### DIRECTIONS
For the records that follow, please set down exactly the lines between the one holding "2.0.2 / 2012-06-27" and the one holding "- Minor UI tweaks (inputs, buttons)", inclusive, and only those.

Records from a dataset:
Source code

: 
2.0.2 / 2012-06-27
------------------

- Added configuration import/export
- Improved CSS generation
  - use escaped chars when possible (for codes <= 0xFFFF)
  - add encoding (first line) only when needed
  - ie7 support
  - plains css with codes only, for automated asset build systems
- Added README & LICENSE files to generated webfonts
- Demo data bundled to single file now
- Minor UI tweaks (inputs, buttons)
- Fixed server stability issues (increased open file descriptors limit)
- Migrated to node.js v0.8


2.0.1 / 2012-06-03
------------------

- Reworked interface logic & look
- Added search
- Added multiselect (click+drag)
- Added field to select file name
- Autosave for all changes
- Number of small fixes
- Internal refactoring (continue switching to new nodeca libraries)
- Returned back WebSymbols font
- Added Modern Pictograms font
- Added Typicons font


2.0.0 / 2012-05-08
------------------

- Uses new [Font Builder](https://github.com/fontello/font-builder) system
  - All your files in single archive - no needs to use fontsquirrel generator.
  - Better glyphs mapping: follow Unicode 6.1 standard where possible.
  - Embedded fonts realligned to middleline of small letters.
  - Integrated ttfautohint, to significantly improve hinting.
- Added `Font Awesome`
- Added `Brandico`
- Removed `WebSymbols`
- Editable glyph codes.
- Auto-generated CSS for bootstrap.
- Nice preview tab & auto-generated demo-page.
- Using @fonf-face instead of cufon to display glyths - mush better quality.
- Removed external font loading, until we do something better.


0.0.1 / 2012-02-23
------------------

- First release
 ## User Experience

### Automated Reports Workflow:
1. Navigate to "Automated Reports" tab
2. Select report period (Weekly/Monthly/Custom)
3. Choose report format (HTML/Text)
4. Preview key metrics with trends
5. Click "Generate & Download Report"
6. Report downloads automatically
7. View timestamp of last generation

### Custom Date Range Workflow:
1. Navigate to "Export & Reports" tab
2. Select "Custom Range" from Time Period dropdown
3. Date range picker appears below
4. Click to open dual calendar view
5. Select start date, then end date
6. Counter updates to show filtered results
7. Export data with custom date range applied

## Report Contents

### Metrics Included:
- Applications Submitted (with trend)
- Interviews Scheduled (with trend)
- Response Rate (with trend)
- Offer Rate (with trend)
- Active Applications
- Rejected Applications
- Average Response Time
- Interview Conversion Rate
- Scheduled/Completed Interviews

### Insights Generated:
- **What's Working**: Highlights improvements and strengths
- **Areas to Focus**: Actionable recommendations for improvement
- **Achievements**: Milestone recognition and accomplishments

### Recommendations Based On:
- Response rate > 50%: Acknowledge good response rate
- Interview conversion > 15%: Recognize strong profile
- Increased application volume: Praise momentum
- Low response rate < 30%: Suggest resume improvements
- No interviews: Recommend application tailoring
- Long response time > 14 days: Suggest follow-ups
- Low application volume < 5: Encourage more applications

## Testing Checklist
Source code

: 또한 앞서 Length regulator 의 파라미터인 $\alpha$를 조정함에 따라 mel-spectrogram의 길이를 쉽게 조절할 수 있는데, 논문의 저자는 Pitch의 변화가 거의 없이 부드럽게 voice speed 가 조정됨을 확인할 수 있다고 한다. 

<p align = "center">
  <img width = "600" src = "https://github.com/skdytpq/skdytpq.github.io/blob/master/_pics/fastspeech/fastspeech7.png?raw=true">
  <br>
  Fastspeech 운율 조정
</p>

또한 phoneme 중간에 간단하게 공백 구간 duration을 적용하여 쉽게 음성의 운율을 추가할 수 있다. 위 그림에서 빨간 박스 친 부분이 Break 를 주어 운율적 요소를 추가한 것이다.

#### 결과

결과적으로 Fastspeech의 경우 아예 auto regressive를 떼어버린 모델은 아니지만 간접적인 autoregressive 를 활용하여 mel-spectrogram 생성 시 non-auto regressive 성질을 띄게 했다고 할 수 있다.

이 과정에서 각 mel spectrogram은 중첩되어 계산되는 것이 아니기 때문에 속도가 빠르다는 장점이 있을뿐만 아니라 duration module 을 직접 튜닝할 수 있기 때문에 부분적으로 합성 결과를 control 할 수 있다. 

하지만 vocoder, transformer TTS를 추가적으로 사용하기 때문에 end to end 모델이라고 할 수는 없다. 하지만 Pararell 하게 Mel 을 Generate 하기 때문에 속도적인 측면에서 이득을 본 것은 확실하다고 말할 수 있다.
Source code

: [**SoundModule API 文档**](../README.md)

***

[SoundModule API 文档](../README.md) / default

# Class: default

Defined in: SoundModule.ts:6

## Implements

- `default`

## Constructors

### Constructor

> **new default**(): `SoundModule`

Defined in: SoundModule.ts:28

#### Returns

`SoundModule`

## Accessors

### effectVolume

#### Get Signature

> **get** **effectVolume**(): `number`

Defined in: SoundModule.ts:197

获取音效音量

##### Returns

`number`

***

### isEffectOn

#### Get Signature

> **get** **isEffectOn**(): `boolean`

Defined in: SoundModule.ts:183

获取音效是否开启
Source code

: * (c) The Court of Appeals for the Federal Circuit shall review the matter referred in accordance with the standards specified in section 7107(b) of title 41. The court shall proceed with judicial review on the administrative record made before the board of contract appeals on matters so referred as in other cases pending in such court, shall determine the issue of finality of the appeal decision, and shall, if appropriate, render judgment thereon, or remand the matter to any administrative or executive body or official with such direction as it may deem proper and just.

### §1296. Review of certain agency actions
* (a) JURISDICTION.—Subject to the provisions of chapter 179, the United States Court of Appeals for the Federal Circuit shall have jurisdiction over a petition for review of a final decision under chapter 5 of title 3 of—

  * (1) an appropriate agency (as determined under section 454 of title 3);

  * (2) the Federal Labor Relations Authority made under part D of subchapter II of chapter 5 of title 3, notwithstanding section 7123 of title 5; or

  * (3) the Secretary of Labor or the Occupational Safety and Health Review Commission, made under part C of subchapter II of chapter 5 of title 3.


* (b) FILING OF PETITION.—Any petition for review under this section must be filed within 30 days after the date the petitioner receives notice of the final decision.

### EXERCISE ANSWER
2.0.2 / 2012-06-27
------------------

- Added configuration import/export
- Improved CSS generation
  - use escaped chars when possible (for codes <= 0xFFFF)
  - add encoding (first line) only when needed
  - ie7 support
  - plains css with codes only, for automated asset build systems
- Added README & LICENSE files to generated webfonts
- Demo data bundled to single file now
- Minor UI tweaks (inputs, buttons)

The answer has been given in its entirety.